Collected data:

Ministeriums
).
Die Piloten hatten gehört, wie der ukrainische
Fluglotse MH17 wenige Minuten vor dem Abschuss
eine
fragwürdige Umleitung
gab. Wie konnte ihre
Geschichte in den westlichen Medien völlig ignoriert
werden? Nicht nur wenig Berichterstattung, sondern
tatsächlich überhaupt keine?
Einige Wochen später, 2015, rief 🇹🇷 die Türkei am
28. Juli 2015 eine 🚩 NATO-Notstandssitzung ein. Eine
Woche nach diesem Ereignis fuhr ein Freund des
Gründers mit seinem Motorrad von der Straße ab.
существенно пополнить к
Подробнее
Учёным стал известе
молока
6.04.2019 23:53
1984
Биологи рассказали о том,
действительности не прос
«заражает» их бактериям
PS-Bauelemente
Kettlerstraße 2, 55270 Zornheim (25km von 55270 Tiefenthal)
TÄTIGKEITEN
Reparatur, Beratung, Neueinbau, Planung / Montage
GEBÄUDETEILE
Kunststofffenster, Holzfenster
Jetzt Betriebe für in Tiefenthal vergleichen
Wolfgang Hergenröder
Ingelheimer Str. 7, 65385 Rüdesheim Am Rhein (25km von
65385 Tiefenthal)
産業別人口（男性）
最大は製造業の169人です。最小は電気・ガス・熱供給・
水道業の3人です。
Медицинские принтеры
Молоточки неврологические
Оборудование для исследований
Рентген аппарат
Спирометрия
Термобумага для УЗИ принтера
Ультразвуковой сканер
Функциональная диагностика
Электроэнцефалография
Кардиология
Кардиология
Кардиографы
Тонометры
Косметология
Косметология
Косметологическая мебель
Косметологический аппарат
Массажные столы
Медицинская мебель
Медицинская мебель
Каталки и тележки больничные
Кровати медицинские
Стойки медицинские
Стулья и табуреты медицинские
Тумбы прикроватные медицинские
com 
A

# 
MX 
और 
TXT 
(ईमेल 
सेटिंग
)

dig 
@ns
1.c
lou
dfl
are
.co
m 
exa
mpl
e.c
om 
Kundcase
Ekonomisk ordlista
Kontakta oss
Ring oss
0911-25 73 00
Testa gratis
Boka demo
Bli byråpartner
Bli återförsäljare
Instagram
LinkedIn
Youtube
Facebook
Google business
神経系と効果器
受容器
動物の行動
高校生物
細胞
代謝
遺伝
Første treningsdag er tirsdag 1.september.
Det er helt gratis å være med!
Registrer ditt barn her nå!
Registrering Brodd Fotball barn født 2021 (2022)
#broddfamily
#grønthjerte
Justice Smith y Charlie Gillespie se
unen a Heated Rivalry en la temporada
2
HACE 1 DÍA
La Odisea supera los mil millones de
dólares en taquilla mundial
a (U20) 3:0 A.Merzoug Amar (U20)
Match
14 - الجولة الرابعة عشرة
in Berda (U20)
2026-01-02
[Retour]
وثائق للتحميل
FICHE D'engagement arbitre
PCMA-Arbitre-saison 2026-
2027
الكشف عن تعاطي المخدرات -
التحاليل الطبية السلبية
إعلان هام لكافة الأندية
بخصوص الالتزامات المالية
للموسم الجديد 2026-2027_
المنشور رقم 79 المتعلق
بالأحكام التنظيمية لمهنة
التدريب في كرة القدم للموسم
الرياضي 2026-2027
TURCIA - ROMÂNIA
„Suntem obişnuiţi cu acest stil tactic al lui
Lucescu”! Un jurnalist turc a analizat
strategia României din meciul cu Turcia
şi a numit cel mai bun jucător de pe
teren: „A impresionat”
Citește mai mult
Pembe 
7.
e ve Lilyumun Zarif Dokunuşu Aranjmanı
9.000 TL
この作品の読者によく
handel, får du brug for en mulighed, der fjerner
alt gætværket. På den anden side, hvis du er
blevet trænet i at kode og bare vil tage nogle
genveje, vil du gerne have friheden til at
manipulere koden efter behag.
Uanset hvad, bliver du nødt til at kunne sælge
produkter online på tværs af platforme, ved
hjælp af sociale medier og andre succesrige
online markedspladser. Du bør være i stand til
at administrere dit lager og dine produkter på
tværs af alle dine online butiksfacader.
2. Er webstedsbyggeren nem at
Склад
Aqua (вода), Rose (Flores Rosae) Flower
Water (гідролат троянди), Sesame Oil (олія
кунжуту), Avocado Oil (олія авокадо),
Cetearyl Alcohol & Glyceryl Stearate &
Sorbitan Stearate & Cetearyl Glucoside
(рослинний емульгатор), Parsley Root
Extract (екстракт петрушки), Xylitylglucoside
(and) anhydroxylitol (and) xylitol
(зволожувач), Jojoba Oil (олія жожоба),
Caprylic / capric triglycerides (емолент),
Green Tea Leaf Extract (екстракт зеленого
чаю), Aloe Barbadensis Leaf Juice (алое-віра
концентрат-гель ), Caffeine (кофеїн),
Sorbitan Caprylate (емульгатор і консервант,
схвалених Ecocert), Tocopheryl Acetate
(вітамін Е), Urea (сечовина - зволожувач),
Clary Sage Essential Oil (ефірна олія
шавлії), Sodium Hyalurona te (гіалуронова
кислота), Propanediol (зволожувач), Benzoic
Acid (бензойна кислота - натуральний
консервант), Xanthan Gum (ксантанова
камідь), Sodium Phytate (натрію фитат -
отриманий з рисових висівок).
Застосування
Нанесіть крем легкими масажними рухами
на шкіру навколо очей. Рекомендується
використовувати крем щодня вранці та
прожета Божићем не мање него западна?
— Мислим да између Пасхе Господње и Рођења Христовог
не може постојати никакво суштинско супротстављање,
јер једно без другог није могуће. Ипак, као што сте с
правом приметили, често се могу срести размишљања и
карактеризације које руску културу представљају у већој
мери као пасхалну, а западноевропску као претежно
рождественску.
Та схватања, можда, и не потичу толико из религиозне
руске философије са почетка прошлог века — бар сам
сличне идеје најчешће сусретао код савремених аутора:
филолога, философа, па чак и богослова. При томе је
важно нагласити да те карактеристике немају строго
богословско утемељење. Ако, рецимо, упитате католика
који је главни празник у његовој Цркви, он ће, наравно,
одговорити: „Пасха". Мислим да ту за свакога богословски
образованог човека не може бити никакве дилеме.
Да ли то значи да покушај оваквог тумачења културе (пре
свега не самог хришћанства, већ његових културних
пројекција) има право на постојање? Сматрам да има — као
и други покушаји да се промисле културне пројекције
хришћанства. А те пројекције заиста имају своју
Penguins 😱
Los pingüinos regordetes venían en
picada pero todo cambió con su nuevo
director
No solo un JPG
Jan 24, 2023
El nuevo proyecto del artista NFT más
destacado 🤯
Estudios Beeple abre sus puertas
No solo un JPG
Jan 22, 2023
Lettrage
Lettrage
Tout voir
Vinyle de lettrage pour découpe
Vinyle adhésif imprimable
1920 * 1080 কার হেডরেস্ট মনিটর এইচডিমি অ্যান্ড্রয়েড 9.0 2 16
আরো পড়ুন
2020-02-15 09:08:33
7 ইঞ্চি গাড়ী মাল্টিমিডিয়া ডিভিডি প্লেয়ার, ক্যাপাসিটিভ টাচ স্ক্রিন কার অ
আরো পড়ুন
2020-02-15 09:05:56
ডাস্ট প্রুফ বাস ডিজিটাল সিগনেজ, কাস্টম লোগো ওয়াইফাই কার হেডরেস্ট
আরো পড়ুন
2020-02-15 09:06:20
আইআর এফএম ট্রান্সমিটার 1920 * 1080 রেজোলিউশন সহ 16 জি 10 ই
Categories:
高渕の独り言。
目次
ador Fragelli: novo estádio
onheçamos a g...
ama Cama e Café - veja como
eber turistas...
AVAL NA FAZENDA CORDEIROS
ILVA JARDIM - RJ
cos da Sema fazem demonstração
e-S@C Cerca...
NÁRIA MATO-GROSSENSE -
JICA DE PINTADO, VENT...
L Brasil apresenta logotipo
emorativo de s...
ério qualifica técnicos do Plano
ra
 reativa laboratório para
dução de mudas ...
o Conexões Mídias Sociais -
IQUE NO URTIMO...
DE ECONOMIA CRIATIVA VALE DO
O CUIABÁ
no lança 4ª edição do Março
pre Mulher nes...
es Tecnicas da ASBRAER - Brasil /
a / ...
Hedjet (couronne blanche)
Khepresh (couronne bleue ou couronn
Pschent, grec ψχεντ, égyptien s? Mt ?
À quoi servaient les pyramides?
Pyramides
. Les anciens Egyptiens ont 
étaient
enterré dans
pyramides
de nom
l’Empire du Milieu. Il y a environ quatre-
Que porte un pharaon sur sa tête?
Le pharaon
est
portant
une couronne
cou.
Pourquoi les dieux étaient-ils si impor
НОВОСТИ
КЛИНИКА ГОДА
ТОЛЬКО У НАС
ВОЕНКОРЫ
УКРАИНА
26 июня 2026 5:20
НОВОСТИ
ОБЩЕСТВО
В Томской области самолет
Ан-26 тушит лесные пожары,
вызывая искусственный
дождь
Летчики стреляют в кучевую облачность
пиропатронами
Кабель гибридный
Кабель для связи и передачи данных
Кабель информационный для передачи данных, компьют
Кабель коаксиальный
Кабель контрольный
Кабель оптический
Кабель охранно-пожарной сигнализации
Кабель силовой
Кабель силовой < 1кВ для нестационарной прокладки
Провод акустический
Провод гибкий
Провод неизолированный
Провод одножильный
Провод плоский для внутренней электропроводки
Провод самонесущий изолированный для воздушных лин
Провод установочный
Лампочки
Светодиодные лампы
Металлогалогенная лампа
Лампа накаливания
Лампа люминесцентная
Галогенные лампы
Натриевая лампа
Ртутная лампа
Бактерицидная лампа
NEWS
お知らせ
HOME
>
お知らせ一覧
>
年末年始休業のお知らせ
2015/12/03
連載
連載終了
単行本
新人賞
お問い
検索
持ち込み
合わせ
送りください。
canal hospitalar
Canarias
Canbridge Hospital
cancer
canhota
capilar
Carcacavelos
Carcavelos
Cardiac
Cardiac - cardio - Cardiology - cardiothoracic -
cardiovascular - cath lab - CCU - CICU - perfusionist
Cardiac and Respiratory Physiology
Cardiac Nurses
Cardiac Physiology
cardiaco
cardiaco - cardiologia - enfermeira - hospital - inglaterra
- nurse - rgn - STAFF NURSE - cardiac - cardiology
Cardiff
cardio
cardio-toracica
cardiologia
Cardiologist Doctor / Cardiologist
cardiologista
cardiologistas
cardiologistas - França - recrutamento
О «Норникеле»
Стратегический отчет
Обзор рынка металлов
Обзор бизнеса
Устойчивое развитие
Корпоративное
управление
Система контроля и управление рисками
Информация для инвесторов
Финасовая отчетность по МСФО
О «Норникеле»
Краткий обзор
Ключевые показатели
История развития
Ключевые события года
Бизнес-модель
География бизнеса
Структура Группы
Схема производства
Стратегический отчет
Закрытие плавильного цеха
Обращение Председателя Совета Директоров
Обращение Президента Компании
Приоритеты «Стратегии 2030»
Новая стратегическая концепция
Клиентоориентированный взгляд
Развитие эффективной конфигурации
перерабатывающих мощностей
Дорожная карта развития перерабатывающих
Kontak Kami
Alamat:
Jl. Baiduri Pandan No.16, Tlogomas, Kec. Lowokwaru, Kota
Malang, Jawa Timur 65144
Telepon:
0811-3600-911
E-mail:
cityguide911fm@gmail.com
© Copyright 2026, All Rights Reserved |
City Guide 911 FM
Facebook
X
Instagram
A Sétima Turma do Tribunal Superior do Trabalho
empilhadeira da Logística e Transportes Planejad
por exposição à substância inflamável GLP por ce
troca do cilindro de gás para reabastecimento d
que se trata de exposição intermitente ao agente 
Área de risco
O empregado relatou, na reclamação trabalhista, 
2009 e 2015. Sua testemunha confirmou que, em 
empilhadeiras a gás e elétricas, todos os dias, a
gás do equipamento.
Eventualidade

What the exercise asks — All that belongs in your answer is the stretch of entries above from the line with "Провод установочный" through the line with "Развитие эффективной конфигурации", printed exactly.

Exercise response —
Провод установочный
Лампочки
Светодиодные лампы
Металлогалогенная лампа
Лампа накаливания
Лампа люминесцентная
Галогенные лампы
Натриевая лампа
Ртутная лампа
Бактерицидная лампа
NEWS
お知らせ
HOME
>
お知らせ一覧
>
年末年始休業のお知らせ
2015/12/03
連載
連載終了
単行本
新人賞
お問い
検索
持ち込み
合わせ
送りください。
canal hospitalar
Canarias
Canbridge Hospital
cancer
canhota
capilar
Carcacavelos
Carcavelos
Cardiac
Cardiac - cardio - Cardiology - cardiothoracic -
cardiovascular - cath lab - CCU - CICU - perfusionist
Cardiac and Respiratory Physiology
Cardiac Nurses
Cardiac Physiology
cardiaco
cardiaco - cardiologia - enfermeira - hospital - inglaterra
- nurse - rgn - STAFF NURSE - cardiac - cardiology
Cardiff
cardio
cardio-toracica
cardiologia
Cardiologist Doctor / Cardiologist
cardiologista
cardiologistas
cardiologistas - França - recrutamento
О «Норникеле»
Стратегический отчет
Обзор рынка металлов
Обзор бизнеса
Устойчивое развитие
Корпоративное
управление
Система контроля и управление рисками
Информация для инвесторов
Финасовая отчетность по МСФО
О «Норникеле»
Краткий обзор
Ключевые показатели
История развития
Ключевые события года
Бизнес-модель
География бизнеса
Структура Группы
Схема производства
Стратегический отчет
Закрытие плавильного цеха
Обращение Председателя Совета Директоров
Обращение Президента Компании
Приоритеты «Стратегии 2030»
Новая стратегическая концепция
Клиентоориентированный взгляд
Развитие эффективной конфигурации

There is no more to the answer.